Sebanyak 39 karya foto berbagai ukuran dan media terpampang di Galeri Sangkring 2, yang digelar sepanjang 6 Agustus hingga 11 September mendatang. Keduabelas fotografer dari Asia Tenggara itu adalah Eiffel Chong dan Shooshie Sulaiman (Malaysia), Zhao Rehui dan Mintio (Singapura), Michael Shaowanasal dan Tanapol Kaewpring (Tahiland), Frankie Callaghan dan Wawi Navarroza (Philipina). Ditambah, Agan Harahap, Sara Nuytemas, Arya Pandjalu, dan Wimo Bayang asal Indonesia.
Masing-masing fotografer memamerkan sedikitnya tiga foto berseri. Seperti karya Michael Shaowanasai yang menggunakan fotografi sebagai media teater untuk proyek-proyek performance dengan mencari identitas perempuan.
Ada empat foto berukuran 76 sentimeter x 76 sentimeter dengan subyek foto seorang perempuan berbaju kemerahan. Satu wajah namun ada empat simbul agama yang ia kenakan, yaitu kalung salib yang menandakan agama Kristen/Katolik, kalung bintang david yang menyibulkan agama Yahudi, kalung Buddha dan satu lagi perempuan itu menggunakan jilbab sebagai ciri muslimah.
“Foto itu sebagai gambaran penaklukan perempuan dalam agama dan bagaimana mereka dikendalikan oleh sistem patriarki,” kata Eva.
Foto lain karya Zhao Renhui dari Institute of Critical Zoologists berupa foto kucing di tengah padang pasir. Kucing itu merupakan spesies baru.

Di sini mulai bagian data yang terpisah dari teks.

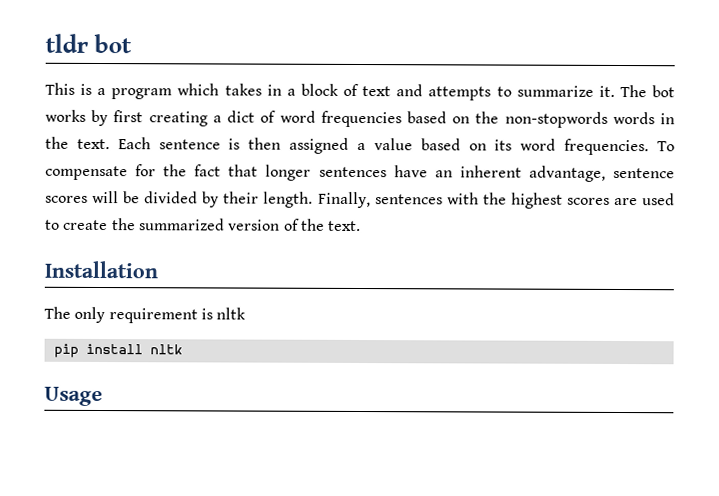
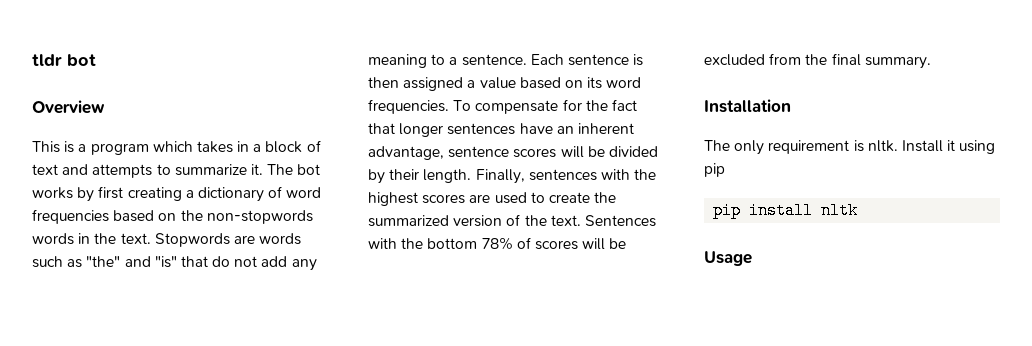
(132, 43) none -> [32,100,105,114] // Overview
[227,110,256,123] dict -> [197,187,264,202] dictionary
(110, 144) none -> [154,233,302,247] [32,256,317,271] [368,54,527,68] Stopwords are words such as "the" and "is" that do not add any meaning to a sentence.
(362, 226) none -> [584,215,656,227] [368,237,627,250] [704,53,931,69] Sentences with the bottom 78% of scores will be excluded from the final summary.
[216,307,247,320] nltk -> [867,140,996,154] [704,163,725,177] nltk. Install it using pip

Sedangkan di foto lain terpampang manis seekos burung hantu yang sedang terbang di malam hari dengan mata yang melotot. Komposisi cahaya yang tepat sangat menghidupkan karya foto itu. Di kiri dan kanan terlihat gelap, tetapi tepat di kepala sang burung cahaya sangat membantu kejelasan muka burung hantu itu.
Menurut panitia pemeran Ries Melliana Wijayanti, pameran bertajuk CUT2010: New Photography from Southeast Asia: PARALLEL UNVERSE itu beranjak dari pemikiran bahwa fotografi adalah sebuah mekanisme imajinasi, petualangan, dan pelarian melalui teknik serta subyek. “Apa yang tampaknya akrab, bisa menjadi asing dan mengganggu. Lalu, yang tidak biasa tiba-tiba mampu menyuarakan kebenaran yang universal,” kata Ries Melliana.